Task goal: Would you restate all the data that follows, word for word?

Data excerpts
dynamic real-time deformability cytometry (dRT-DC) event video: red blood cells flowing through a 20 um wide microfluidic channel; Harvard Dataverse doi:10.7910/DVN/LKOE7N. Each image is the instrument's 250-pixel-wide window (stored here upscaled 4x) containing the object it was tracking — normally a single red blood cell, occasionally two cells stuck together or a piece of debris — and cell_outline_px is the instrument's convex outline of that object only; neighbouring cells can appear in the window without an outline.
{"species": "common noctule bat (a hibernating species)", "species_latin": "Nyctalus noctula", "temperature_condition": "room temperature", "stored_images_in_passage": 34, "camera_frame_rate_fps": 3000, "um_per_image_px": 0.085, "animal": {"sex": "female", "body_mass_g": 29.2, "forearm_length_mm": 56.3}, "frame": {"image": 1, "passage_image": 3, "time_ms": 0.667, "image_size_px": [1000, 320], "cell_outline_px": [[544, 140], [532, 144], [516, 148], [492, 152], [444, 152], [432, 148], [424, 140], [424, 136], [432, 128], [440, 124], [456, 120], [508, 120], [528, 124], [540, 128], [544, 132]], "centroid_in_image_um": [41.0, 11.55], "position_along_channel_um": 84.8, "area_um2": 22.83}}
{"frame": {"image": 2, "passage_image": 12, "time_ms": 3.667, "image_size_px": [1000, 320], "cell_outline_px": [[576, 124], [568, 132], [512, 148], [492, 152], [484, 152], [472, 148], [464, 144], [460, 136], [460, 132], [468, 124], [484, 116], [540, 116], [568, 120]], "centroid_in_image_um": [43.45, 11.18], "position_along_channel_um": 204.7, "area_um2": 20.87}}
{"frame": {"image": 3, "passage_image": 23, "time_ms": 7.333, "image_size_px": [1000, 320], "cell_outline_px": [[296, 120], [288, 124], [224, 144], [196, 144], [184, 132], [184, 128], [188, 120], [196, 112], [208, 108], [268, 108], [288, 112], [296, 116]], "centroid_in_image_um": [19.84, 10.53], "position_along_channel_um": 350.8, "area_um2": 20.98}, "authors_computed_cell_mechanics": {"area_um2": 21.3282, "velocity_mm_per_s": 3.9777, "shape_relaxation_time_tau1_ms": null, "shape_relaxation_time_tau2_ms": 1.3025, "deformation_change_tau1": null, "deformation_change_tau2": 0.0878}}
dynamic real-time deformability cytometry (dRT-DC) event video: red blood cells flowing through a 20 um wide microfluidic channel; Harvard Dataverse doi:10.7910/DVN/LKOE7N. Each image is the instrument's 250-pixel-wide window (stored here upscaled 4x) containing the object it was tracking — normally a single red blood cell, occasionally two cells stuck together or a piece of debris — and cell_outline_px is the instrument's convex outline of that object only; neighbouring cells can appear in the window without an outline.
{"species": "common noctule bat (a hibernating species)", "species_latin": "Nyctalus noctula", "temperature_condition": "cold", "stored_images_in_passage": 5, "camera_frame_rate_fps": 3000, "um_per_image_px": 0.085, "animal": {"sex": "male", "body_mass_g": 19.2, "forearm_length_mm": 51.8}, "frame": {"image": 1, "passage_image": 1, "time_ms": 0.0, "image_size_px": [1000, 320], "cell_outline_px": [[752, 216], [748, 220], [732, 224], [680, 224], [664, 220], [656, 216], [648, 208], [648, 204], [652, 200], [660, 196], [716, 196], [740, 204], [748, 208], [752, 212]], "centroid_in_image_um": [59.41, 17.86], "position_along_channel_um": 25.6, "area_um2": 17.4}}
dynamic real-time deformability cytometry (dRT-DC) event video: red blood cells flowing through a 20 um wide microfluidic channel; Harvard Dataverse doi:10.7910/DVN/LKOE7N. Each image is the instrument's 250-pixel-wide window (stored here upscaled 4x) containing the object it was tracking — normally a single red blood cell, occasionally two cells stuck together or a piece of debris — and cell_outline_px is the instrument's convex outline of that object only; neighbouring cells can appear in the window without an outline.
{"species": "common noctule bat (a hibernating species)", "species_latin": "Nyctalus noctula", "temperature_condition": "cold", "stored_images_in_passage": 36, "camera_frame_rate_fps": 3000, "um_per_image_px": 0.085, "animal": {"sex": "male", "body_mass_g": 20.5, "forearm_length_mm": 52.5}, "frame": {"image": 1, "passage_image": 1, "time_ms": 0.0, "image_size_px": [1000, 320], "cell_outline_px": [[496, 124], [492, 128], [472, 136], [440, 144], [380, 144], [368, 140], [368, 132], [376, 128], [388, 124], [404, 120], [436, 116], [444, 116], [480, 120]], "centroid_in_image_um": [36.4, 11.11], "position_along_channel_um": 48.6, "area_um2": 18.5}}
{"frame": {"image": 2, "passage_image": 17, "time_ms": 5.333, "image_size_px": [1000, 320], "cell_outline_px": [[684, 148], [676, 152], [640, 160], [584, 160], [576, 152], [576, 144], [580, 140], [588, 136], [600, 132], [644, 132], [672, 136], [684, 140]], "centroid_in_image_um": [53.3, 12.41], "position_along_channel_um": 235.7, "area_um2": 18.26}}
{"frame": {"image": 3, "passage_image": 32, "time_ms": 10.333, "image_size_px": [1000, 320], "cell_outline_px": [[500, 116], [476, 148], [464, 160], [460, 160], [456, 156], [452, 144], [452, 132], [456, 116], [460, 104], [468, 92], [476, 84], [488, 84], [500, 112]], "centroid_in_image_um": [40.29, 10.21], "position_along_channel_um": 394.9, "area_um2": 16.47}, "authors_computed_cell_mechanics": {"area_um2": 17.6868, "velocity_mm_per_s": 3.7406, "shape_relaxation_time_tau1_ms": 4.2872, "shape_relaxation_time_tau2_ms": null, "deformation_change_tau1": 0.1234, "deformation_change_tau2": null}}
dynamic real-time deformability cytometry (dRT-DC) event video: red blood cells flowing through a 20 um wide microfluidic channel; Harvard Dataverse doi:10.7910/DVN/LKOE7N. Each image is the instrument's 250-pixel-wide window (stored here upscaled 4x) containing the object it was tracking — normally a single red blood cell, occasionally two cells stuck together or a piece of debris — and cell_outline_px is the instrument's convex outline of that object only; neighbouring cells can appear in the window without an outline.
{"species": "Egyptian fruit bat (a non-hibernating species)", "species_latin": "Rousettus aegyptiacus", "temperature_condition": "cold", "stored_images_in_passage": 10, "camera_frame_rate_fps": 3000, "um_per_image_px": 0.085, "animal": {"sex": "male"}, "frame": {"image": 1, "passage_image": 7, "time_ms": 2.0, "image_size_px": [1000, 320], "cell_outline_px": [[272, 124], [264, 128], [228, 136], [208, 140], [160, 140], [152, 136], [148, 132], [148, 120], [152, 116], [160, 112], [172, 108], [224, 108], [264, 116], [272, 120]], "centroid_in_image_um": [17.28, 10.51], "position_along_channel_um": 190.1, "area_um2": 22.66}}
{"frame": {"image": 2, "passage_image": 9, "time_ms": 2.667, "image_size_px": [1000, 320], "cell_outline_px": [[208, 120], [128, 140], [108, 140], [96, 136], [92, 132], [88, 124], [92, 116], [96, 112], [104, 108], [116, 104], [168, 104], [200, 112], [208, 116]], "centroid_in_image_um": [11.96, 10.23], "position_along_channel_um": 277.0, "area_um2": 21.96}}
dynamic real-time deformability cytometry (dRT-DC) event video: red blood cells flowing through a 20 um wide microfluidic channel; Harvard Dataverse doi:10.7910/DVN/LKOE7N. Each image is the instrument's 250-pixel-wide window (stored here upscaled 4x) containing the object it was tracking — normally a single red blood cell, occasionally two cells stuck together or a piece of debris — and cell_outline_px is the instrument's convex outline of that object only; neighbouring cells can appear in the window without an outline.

Expected answer:
dynamic real-time deformability cytometry (dRT-DC) event video: red blood cells flowing through a 20 um wide microfluidic channel; Harvard Dataverse doi:10.7910/DVN/LKOE7N. Each image is the instrument's 250-pixel-wide window (stored here upscaled 4x) containing the object it was tracking — normally a single red blood cell, occasionally two cells stuck together or a piece of debris — and cell_outline_px is the instrument's convex outline of that object only; neighbouring cells can appear in the window without an outline.
{"species": "common noctule bat (a hibernating species)", "species_latin": "Nyctalus noctula", "temperature_condition": "room temperature", "stored_images_in_passage": 34, "camera_frame_rate_fps": 3000, "um_per_image_px": 0.085, "animal": {"sex": "female", "body_mass_g": 29.2, "forearm_length_mm": 56.3}, "frame": {"image": 1, "passage_image": 3, "time_ms": 0.667, "image_size_px": [1000, 320], "cell_outline_px": [[544, 140], [532, 144], [516, 148], [492, 152], [444, 152], [432, 148], [424, 140], [424, 136], [432, 128], [440, 124], [456, 120], [508, 120], [528, 124], [540, 128], [544, 132]], "centroid_in_image_um": [41.0, 11.55], "position_along_channel_um": 84.8, "area_um2": 22.83}}
{"frame": {"image": 2, "passage_image": 12, "time_ms": 3.667, "image_size_px": [1000, 320], "cell_outline_px": [[576, 124], [568, 132], [512, 148], [492, 152], [484, 152], [472, 148], [464, 144], [460, 136], [460, 132], [468, 124], [484, 116], [540, 116], [568, 120]], "centroid_in_image_um": [43.45, 11.18], "position_along_channel_um": 204.7, "area_um2": 20.87}}
{"frame": {"image": 3, "passage_image": 23, "time_ms": 7.333, "image_size_px": [1000, 320], "cell_outline_px": [[296, 120], [288, 124], [224, 144], [196, 144], [184, 132], [184, 128], [188, 120], [196, 112], [208, 108], [268, 108], [288, 112], [296, 116]], "centroid_in_image_um": [19.84, 10.53], "position_along_channel_um": 350.8, "area_um2": 20.98}, "authors_computed_cell_mechanics": {"area_um2": 21.3282, "velocity_mm_per_s": 3.9777, "shape_relaxation_time_tau1_ms": null, "shape_relaxation_time_tau2_ms": 1.3025, "deformation_change_tau1": null, "deformation_change_tau2": 0.0878}}
dynamic real-time deformability cytometry (dRT-DC) event video: red blood cells flowing through a 20 um wide microfluidic channel; Harvard Dataverse doi:10.7910/DVN/LKOE7N. Each image is the instrument's 250-pixel-wide window (stored here upscaled 4x) containing the object it was tracking — normally a single red blood cell, occasionally two cells stuck together or a piece of debris — and cell_outline_px is the instrument's convex outline of that object only; neighbouring cells can appear in the window without an outline.
{"species": "common noctule bat (a hibernating species)", "species_latin": "Nyctalus noctula", "temperature_condition": "cold", "stored_images_in_passage": 5, "camera_frame_rate_fps": 3000, "um_per_image_px": 0.085, "animal": {"sex": "male", "body_mass_g": 19.2, "forearm_length_mm": 51.8}, "frame": {"image": 1, "passage_image": 1, "time_ms": 0.0, "image_size_px": [1000, 320], "cell_outline_px": [[752, 216], [748, 220], [732, 224], [680, 224], [664, 220], [656, 216], [648, 208], [648, 204], [652, 200], [660, 196], [716, 196], [740, 204], [748, 208], [752, 212]], "centroid_in_image_um": [59.41, 17.86], "position_along_channel_um": 25.6, "area_um2": 17.4}}
dynamic real-time deformability cytometry (dRT-DC) event video: red blood cells flowing through a 20 um wide microfluidic channel; Harvard Dataverse doi:10.7910/DVN/LKOE7N. Each image is the instrument's 250-pixel-wide window (stored here upscaled 4x) containing the object it was tracking — normally a single red blood cell, occasionally two cells stuck together or a piece of debris — and cell_outline_px is the instrument's convex outline of that object only; neighbouring cells can appear in the window without an outline.
{"species": "common noctule bat (a hibernating species)", "species_latin": "Nyctalus noctula", "temperature_condition": "cold", "stored_images_in_passage": 36, "camera_frame_rate_fps": 3000, "um_per_image_px": 0.085, "animal": {"sex": "male", "body_mass_g": 20.5, "forearm_length_mm": 52.5}, "frame": {"image": 1, "passage_image": 1, "time_ms": 0.0, "image_size_px": [1000, 320], "cell_outline_px": [[496, 124], [492, 128], [472, 136], [440, 144], [380, 144], [368, 140], [368, 132], [376, 128], [388, 124], [404, 120], [436, 116], [444, 116], [480, 120]], "centroid_in_image_um": [36.4, 11.11], "position_along_channel_um": 48.6, "area_um2": 18.5}}
{"frame": {"image": 2, "passage_image": 17, "time_ms": 5.333, "image_size_px": [1000, 320], "cell_outline_px": [[684, 148], [676, 152], [640, 160], [584, 160], [576, 152], [576, 144], [580, 140], [588, 136], [600, 132], [644, 132], [672, 136], [684, 140]], "centroid_in_image_um": [53.3, 12.41], "position_along_channel_um": 235.7, "area_um2": 18.26}}
{"frame": {"image": 3, "passage_image": 32, "time_ms": 10.333, "image_size_px": [1000, 320], "cell_outline_px": [[500, 116], [476, 148], [464, 160], [460, 160], [456, 156], [452, 144], [452, 132], [456, 116], [460, 104], [468, 92], [476, 84], [488, 84], [500, 112]], "centroid_in_image_um": [40.29, 10.21], "position_along_channel_um": 394.9, "area_um2": 16.47}, "authors_computed_cell_mechanics": {"area_um2": 17.6868, "velocity_mm_per_s": 3.7406, "shape_relaxation_time_tau1_ms": 4.2872, "shape_relaxation_time_tau2_ms": null, "deformation_change_tau1": 0.1234, "deformation_change_tau2": null}}
dynamic real-time deformability cytometry (dRT-DC) event video: red blood cells flowing through a 20 um wide microfluidic channel; Harvard Dataverse doi:10.7910/DVN/LKOE7N. Each image is the instrument's 250-pixel-wide window (stored here upscaled 4x) containing the object it was tracking — normally a single red blood cell, occasionally two cells stuck together or a piece of debris — and cell_outline_px is the instrument's convex outline of that object only; neighbouring cells can appear in the window without an outline.
{"species": "Egyptian fruit bat (a non-hibernating species)", "species_latin": "Rousettus aegyptiacus", "temperature_condition": "cold", "stored_images_in_passage": 10, "camera_frame_rate_fps": 3000, "um_per_image_px": 0.085, "animal": {"sex": "male"}, "frame": {"image": 1, "passage_image": 7, "time_ms": 2.0, "image_size_px": [1000, 320], "cell_outline_px": [[272, 124], [264, 128], [228, 136], [208, 140], [160, 140], [152, 136], [148, 132], [148, 120], [152, 116], [160, 112], [172, 108], [224, 108], [264, 116], [272, 120]], "centroid_in_image_um": [17.28, 10.51], "position_along_channel_um": 190.1, "area_um2": 22.66}}
{"frame": {"image": 2, "passage_image": 9, "time_ms": 2.667, "image_size_px": [1000, 320], "cell_outline_px": [[208, 120], [128, 140], [108, 140], [96, 136], [92, 132], [88, 124], [92, 116], [96, 112], [104, 108], [116, 104], [168, 104], [200, 112], [208, 116]], "centroid_in_image_um": [11.96, 10.23], "position_along_channel_um": 277.0, "area_um2": 21.96}}
dynamic real-time deformability cytometry (dRT-DC) event video: red blood cells flowing through a 20 um wide microfluidic channel; Harvard Dataverse doi:10.7910/DVN/LKOE7N. Each image is the instrument's 250-pixel-wide window (stored here upscaled 4x) containing the object it was tracking — normally a single red blood cell, occasionally two cells stuck together or a piece of debris — and cell_outline_px is the instrument's convex outline of that object only; neighbouring cells can appear in the window without an outline.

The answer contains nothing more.